Di Yogyakarta Ada 29 kasus bunuh diri di tahun 2020 dan mengalami kenaikan menjadi 37 kasus bunuh diri dengan cara gantung diri, dan satu kasus dengan cara minum racun, jadi totalnya ada 38 kasus selama tahun 2021. (Kasubbag Humas Polres Gunungkidul, Iptu Suryanto, 2021).

7 Kasus (2019), 7 Kasus (2020), 8 kasus (2021), (2 kasus) awal 2022, yang dilakukan pemeriksaan di Bagian Forensik salah satu RS di Yogyakarta.

Metode bunuh diri yang biaanya digunakan adalah Gantung Diri, menelan Racun, Kecelakaan Lalu Lintas, Melukai diri sendiri

Faktor-faktor penyebab bunuh diri  ada 3 faktor menurut Dukheim yaitu, Kewajiban (Tradisi) “ India kuno = Istri harus ikut mati Bersama suaminya”, Dukungan masyarakat, Masalah.sedangkan menurut Hermin Mallo et al. terdapat 3 masalah yang dapat menjadi penyebab bunuh diri yaitu, Depresi, Konsep diri dan  Hubungan dengan keluarga.

Terdapat beberapa tanda bahaya kasus bunuh diri yang harus diwaspadai yaitu, Merencanakan (Waktu, Tempat dan Metode), Ancaman/ Pesan Kematian kepada orang disekitar dan Percobaan bunuh diri / Parasuicide (luka tidak fatal,mencari perhatian). (Rathus dan Miller, 2002; Pelkonen dan Marttunen, 2003; Orden et al., 2011).

Hasil temuan TKP (Tempat kejadian perkara) dan pemeriksaan luar pada beberapa jenazah korban dugaan bunuh diri, ada beberapa “Pesam kematian” korban secara tersirat ataupun tersurat, diantaranya adalah temuan surat dari korban yang diletakkan di meja belajar korban yang bertisi tentang permohonan maaf kepada keluarga karena harus mengambil jalan mengakhiri hidupnya dikarenakan sudah merasa tidak berguna dan gagal membahagiakan keluarga, kemudian pada kasus lain ditemukan juga luka terbuka dangkal (sayat) yang membentuk “nama” dari orang yang dicintainya namun tidak membalas cinta korban (ditolak teman lawan jenis).

Pesan kematian yang tersirat banyak yang diketahui ataupun diakui oleh pihak keluarga terdekat seytelah kejadian, keluarga atau orang terdekat korban akan menceritakan bahwa beberapa hari atau waktu sebelum korban meninggal, korban pernah mencertitakan  tentang beban hidup atau masalah yang sedang dialaminya dan terasa sangat berat sehingga dianggap tidak ada jalan lain selain “mati”.
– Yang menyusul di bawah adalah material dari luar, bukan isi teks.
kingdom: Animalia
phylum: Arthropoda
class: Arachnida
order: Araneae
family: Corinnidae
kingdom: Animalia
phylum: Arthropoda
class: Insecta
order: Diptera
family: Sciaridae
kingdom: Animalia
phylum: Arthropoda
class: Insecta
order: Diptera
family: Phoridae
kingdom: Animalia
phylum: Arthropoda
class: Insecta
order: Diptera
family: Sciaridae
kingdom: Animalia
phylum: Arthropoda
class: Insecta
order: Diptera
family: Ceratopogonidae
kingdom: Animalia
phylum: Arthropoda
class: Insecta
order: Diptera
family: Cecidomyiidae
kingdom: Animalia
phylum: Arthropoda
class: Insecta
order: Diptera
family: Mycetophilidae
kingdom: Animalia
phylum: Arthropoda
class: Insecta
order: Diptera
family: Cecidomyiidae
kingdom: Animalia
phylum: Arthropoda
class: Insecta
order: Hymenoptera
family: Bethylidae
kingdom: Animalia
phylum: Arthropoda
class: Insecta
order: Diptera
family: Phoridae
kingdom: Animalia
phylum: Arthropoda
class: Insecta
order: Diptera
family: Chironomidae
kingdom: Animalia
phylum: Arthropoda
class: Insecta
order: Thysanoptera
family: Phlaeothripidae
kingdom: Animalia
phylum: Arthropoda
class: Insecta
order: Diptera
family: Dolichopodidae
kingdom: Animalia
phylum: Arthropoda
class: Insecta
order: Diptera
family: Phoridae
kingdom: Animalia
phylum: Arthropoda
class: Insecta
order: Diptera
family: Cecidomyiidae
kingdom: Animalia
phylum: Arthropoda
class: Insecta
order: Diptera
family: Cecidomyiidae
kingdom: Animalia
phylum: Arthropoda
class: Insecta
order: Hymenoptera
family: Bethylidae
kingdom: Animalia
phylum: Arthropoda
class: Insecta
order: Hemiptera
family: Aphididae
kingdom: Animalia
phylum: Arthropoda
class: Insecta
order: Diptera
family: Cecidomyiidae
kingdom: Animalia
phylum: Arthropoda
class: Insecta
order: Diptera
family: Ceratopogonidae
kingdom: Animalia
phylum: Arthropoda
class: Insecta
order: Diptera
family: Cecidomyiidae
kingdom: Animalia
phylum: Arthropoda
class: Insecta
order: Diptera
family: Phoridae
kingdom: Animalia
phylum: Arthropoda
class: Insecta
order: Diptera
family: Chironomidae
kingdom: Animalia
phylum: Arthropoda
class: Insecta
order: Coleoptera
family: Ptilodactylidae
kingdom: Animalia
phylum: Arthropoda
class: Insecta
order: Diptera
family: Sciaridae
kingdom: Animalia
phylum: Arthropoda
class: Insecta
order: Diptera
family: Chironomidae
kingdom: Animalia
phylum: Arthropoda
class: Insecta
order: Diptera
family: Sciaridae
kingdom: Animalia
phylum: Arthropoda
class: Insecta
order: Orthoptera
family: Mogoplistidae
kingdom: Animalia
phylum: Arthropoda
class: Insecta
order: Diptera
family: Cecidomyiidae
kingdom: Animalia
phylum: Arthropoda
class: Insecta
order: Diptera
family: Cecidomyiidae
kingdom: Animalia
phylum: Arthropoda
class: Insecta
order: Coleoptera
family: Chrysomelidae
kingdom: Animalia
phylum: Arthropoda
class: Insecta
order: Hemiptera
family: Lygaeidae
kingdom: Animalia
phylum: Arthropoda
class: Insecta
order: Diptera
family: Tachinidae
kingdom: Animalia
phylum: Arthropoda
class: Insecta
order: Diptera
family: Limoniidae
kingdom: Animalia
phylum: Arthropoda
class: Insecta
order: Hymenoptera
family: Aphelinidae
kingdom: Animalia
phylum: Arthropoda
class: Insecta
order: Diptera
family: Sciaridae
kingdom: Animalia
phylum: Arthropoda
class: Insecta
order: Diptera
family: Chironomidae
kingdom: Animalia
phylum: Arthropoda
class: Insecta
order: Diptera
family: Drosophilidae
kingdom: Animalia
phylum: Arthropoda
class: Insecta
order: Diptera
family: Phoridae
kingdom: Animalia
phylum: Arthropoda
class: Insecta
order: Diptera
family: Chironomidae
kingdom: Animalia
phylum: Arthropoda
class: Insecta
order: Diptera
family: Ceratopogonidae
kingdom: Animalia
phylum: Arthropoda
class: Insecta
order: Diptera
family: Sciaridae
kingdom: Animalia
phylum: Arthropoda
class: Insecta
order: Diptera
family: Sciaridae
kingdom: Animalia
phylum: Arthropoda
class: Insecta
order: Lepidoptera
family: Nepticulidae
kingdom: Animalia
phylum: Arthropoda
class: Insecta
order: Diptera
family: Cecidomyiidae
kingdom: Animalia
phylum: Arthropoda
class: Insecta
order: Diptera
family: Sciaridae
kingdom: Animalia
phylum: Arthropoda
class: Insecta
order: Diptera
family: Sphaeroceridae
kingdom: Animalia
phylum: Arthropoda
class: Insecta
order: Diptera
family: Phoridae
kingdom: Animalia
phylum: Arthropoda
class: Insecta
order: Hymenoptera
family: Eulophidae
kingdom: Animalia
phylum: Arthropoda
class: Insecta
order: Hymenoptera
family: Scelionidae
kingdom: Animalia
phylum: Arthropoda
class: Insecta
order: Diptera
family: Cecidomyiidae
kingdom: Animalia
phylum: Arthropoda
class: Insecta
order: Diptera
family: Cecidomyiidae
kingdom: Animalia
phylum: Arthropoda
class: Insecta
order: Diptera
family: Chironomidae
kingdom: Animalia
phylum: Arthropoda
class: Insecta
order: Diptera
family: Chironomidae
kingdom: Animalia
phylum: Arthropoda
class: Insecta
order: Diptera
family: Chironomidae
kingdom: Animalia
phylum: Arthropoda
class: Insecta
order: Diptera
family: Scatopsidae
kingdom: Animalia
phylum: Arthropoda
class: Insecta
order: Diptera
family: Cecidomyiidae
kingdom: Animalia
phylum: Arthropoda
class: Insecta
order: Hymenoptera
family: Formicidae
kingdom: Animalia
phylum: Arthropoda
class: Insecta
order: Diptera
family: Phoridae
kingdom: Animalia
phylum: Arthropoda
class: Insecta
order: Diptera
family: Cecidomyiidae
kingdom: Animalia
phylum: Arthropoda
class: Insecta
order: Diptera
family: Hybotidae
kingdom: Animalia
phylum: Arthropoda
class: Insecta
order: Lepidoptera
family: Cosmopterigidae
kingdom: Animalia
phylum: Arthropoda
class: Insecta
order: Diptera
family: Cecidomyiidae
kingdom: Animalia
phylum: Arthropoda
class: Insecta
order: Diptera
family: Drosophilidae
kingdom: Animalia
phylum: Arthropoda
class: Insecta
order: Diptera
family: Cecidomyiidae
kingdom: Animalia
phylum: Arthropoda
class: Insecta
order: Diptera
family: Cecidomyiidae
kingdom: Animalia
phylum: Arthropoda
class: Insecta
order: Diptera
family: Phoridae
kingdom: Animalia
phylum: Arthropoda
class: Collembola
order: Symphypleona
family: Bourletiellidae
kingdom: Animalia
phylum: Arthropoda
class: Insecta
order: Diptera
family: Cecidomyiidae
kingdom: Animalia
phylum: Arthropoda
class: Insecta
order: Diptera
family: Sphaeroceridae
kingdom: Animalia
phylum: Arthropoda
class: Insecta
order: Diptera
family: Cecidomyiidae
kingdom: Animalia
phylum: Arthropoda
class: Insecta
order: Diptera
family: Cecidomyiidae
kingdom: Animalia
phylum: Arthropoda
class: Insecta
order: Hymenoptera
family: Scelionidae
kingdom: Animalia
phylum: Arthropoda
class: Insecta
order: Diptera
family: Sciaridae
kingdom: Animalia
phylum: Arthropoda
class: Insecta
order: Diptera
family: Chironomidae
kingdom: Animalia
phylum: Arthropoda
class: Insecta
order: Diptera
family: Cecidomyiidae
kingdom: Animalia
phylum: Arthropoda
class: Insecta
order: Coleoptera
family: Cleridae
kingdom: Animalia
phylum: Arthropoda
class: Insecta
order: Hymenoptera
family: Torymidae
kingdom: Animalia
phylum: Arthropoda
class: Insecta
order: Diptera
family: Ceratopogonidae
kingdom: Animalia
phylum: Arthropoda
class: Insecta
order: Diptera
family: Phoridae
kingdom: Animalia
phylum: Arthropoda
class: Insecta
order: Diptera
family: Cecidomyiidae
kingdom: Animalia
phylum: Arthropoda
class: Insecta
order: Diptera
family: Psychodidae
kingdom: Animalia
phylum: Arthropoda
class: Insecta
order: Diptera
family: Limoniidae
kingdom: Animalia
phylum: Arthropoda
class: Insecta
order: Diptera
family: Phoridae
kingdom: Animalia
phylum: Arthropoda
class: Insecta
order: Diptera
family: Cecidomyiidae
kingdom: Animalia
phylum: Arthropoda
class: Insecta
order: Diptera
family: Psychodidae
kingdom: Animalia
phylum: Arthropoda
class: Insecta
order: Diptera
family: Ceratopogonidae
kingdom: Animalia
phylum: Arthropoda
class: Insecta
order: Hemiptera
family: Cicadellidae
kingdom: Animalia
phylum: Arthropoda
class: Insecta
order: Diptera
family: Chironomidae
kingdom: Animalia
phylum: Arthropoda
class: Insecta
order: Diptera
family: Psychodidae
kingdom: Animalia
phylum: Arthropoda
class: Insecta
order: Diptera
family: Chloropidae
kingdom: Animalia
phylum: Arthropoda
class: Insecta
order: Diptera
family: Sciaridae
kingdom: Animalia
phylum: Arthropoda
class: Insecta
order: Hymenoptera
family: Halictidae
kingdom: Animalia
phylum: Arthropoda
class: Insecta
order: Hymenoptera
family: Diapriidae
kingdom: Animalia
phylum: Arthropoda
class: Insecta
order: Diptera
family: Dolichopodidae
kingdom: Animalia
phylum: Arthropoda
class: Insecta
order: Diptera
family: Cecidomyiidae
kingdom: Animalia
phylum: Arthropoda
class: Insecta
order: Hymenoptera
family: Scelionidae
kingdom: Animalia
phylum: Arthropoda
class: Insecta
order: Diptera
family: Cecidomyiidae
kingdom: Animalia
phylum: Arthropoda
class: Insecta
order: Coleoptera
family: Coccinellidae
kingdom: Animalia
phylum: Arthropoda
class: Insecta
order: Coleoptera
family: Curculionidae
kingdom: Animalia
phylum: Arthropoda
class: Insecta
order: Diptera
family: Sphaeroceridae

Pandemi Covid-19 yang masih berlangsung hingga hari ini ternyata memberikan kontribusi pada kasus bunuh diri di Yogyakarta bahkan di Indonesia, faktor ekonomi dan faktor akses Pendidikan yang diduga menjadi penyebab terbanyak dari kasus bunuh diri di era pandemic, anggapan tersebut diambil dari hasil temuan TKP ataupun dari data anamnesis keluarga dan orang terdekat korban.